Metoprolol binds mainly to human serum albumin with an unbound fraction of 0.88.

The reported volume of distribution of metoprolol is 4.2 L/kg, indicating extensive distribution throughout the body. Metoprolol is classified as a moderately lipophilic beta blocker. More lipophilic beta blockers tend to cross the blood–brain barrier more readily, with greater potential for effects in the central nervous system as well as associated neuropsychiatric side effects. The brain-to-blood ratio of metoprolol in humans has been found to be 12:1. For comparison, the brain-to-blood ratio of the highly lipophilic propranolol was 15:1 to 26:1 and of the hydrophilic atenolol was 0.2:1.
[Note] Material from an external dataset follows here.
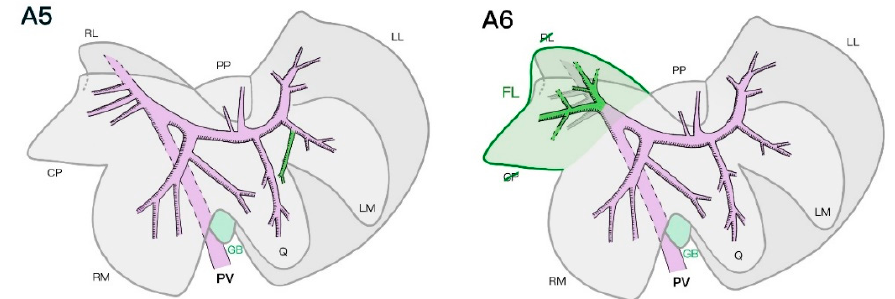
Figure 3. Schematic representation of the intrahepatic portal venous system with the most common number of tertiary branches and its anatomical variations from a parietal view. Most common portal pattern ( A1 ), additional vein to the quadrate lobe from the left portal vein in 2/7 specimens ( A2 ), additional vein to the caudate process in 1/7 specimens ( A3 ), additional vein to the right medial lobe in 1/7 specimens ( A4 ), additional vein to the quadrate lobe from the left medial lobe in 3/7 specimens ( A5 ), and fused caudate process and right lateral lobes in 2/7 specimens ( A6 ). PV, portal vein; LPV, left portal vein; RPV, right portal vein; RL, right lateral; CP, caudate process caudate lobe; RM, right medial; GB, gallbladder; Q, quadrate; LM, left medial; LL, left lateral; PP, papillary process caudate lobe; FL, fused lobe.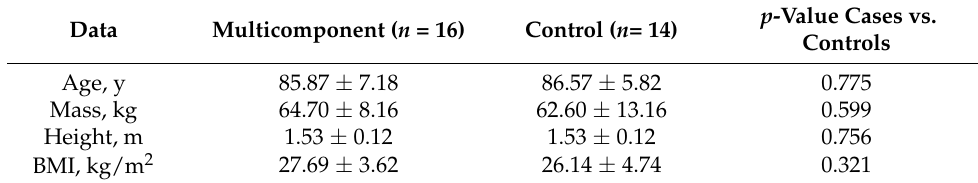
Table 1. Sociodemographic data of the sample.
Metoprolol undergoes extensive metabolism in the liver, mainly α-hydroxylation and O-demethylation through various cytochrome P450 enzymes such as CYP2D6 (primary), CYP3A4, CYP2B6, and CYP2C9. The primary metabolites formed are α-hydroxymetoprolol and O-demethylmetoprolol. Its clearance rate on patients with normal kidney function is 0.8 L/min. In cirrhotic patients, the clearance rate is 0.61 L/min

The half-life of metoprolol depends on the type of formulation. The immediate release formulations present a half-life of about 3-7 hours.

=== Pharmacodynamics ===
Metorpolol is a competitive inhibitior of β beta-adrenergic receptor. The affinity for β_{1} receptor gives its selectivity for the heart. It is devoid of intrinsic sympathomimetic activity. Its action results in the reduction of heart rate, cardiac output, and blood pressure, both at rest and during physical exercise. In hypertensive patients, systolic blood pressure is reduced rapidly after administration, while achieving a maximal reduction in diastolic pressure requires several weeks of treatment.

== Chemistry ==
The following table summarizes the main physicochemical properties of metoprolol.
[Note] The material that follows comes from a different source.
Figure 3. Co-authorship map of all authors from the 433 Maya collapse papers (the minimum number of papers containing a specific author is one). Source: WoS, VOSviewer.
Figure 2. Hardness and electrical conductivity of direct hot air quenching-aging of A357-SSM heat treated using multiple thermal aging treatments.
Physical and chemical properties of metoprolol
| Property | Value | Unit | Source |
|---|---|---|---|
| Molecular Weight | 267.36 | g/mol |  |
| logP | 1.6 - 2.15 | - | . |
| Melting point | 120 | °C |  |
| Boiling point | 398 | °C |  |
| Water Solubility | Soluble | - |  |
| Basic pKa | 9.56 | - |  |
| Caco2 permeability | -4.59 | - | ^{[failed verification]} |

=== Stereochemistry ===

Metoprolol contains a stereocenter and consists of two enantiomers. This is a racemate, i.e. a 1:1 mixture of (R)- and the (S)-form:

Enantiomers of metoprolol
| CAS-Number: 81024-43-3 | CAS-Number: 81024-42-2 |

=== Formulations ===
Metoprolol was synthesized and its activity discovered in 1969. The specific agent in on-market formulations of metoprolol is either metoprolol tartrate or metoprolol succinate, where tartrate is an immediate-release formulation and the succinate is an extended-release formulation (with 100 mg metoprolol tartrate corresponding to 95 mg metoprolol succinate).
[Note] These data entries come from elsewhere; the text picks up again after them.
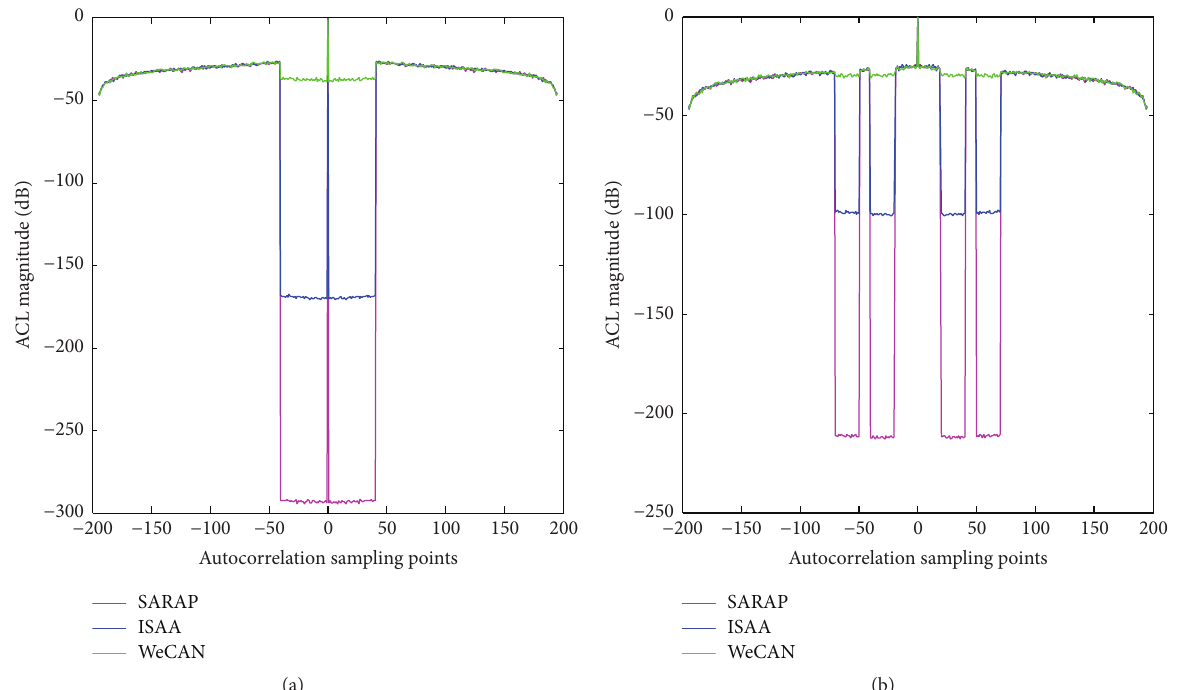
= [1 : 40] ; (b) illustrates the case 𝑄 1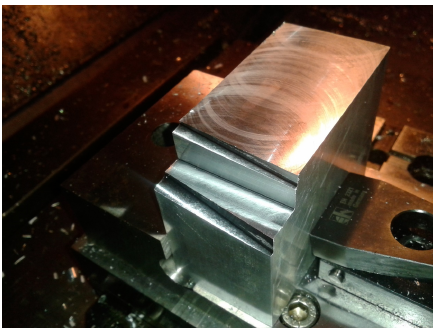
Figure 7. Workpiece after the measurements; on the lower side the variable axial-radial depth test can be seen.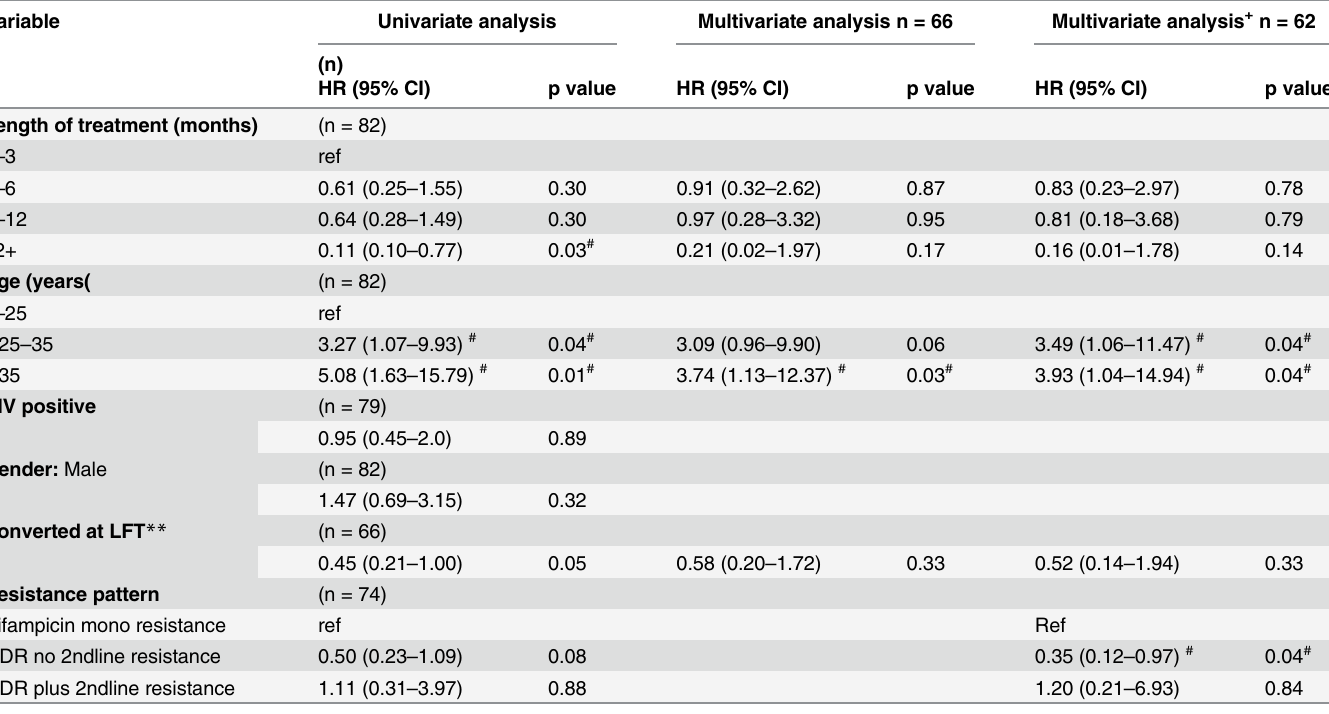
Table 3. Survival post treatment: Factors associated with time to mortality post treatment.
Metoprolol tartrate was first developed by Novartis and this dosage form received approval in the US in 1978. The extended-release salt, metoprolol succinate was developed by Astra Pharmaceuticals, and received a US patent in 1992.

== Society and culture ==
=== Legal status ===
Metoprolol was approved for medical use in the United States in August 1978.

=== Economics ===
In the 2000s, a lawsuit was brought against the manufacturers of Toprol XL (a time-release formula version of metoprolol) and its generic equivalent (metoprolol succinate) claiming that to increase profits, lower cost generic versions of Toprol XL were intentionally kept off the market. It alleged that the pharmaceutical companies AstraZeneca AB, AstraZeneca LP, AstraZeneca Pharmaceuticals LP, and Aktiebolaget Hassle violated antitrust and consumer protection law. In a settlement by the companies in 2012, without admission to the claims, they agreed to a settlement pay-out of US$11 million.

=== Sports ===
Because beta blockers can be used to reduce heart rate and minimize tremors, which can enhance performance in sports such as archery, metoprolol is banned by the world anti-doping agency in some sports.